═════ Excerpted passage
We sat there for over an hour and a half until the lightning ended and it was safe for the crew to be outside. In the meantime inside the plane, strangers became friends. Without the noise of the engines, we could hear each other talk. Might as well learn more about each other: my seatmate lived in Carrollwood and worked all over the country with electronic systems. While no long-lasting relationships happened, we were, for a short time, a community.

… These events seem ordinary, people meeting and talking together in a variety of settings. Yet, I believe God was in them. God helps us communicate with each other. God is always prompting us to hear what is happening in each other’s souls. God prompted the conversation about the size of the car which led the agent to surprise us with an upgrade. God helped Sally and me to talk about our health challenges so Sally would realize she is not alone in her suffering. And while the wind and rain are expressions of the world God created, it was the Spirit which helped us shed our tendency to keep to ourselves and become community.

Here, then, are my grateful moments: for the agent who gave me an upgraded rental; for those who listened to me and heard the depth of my soul; for the conversation with Sally and the opportunity to encourage her in her chronic illness; and for the community that made the wait in the airplane less stressful.

Where have you seen the Spirit this week? What signs of God’s presence have you noticed? Signs of God’s presence are always there if we take time to look for them. These signs are pieces of the Bread of Life Jesus promised us. Take and eat and enjoy.
══════════
═════ Supplied data
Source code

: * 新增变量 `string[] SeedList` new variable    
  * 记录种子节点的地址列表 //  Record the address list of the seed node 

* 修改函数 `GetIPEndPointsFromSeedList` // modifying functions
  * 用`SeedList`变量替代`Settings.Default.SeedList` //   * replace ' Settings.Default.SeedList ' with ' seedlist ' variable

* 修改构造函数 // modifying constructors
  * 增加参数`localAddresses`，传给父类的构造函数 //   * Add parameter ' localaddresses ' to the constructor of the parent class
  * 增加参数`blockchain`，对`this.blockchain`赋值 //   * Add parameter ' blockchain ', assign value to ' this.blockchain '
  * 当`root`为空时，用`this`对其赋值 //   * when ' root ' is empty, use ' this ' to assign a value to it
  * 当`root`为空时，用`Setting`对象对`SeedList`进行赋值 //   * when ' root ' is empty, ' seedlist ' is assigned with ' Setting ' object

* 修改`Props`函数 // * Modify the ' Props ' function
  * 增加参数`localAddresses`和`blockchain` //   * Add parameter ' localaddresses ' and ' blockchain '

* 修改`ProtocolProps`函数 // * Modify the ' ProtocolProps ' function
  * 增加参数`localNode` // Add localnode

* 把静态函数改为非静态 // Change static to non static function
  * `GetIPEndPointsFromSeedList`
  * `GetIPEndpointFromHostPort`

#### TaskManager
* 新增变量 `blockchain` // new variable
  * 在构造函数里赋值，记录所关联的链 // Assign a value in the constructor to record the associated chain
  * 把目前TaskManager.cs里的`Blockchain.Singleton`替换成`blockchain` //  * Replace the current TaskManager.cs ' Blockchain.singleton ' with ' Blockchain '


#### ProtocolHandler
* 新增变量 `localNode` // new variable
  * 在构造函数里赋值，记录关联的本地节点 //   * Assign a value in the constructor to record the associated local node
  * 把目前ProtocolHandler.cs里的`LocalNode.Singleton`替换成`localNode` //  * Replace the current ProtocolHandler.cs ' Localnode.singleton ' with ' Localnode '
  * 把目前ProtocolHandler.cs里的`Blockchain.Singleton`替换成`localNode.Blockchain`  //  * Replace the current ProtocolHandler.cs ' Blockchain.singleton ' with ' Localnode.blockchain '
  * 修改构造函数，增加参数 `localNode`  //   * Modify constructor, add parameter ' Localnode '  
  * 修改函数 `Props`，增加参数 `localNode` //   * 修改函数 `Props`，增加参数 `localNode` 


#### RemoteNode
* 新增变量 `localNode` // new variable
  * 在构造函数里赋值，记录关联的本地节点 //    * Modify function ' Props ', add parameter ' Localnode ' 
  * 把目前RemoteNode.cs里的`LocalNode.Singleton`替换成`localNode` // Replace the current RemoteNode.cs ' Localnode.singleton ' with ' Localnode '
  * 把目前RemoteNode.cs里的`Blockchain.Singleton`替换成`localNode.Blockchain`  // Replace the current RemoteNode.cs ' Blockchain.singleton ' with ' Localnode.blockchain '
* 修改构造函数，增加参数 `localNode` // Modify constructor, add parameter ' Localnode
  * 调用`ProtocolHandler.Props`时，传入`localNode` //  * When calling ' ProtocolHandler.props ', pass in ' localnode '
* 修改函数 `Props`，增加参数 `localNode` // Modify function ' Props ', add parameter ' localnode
══════════
-- Exercise requirements --
Rewrite everything from "Here, then, are" down to "eat and enjoy." in the reflection, changing "airplane" to "aircraft".

-- Answer area --
Here, then, are my grateful moments: for the agent who gave me an upgraded rental; for those who listened to me and heard the depth of my soul; for the conversation with Sally and the opportunity to encourage her in her chronic illness; and for the community that made the wait in the aircraft less stressful.

Where have you seen the Spirit this week? What signs of God’s presence have you noticed? Signs of God’s presence are always there if we take time to look for them. These signs are pieces of the Bread of Life Jesus promised us. Take and eat and enjoy.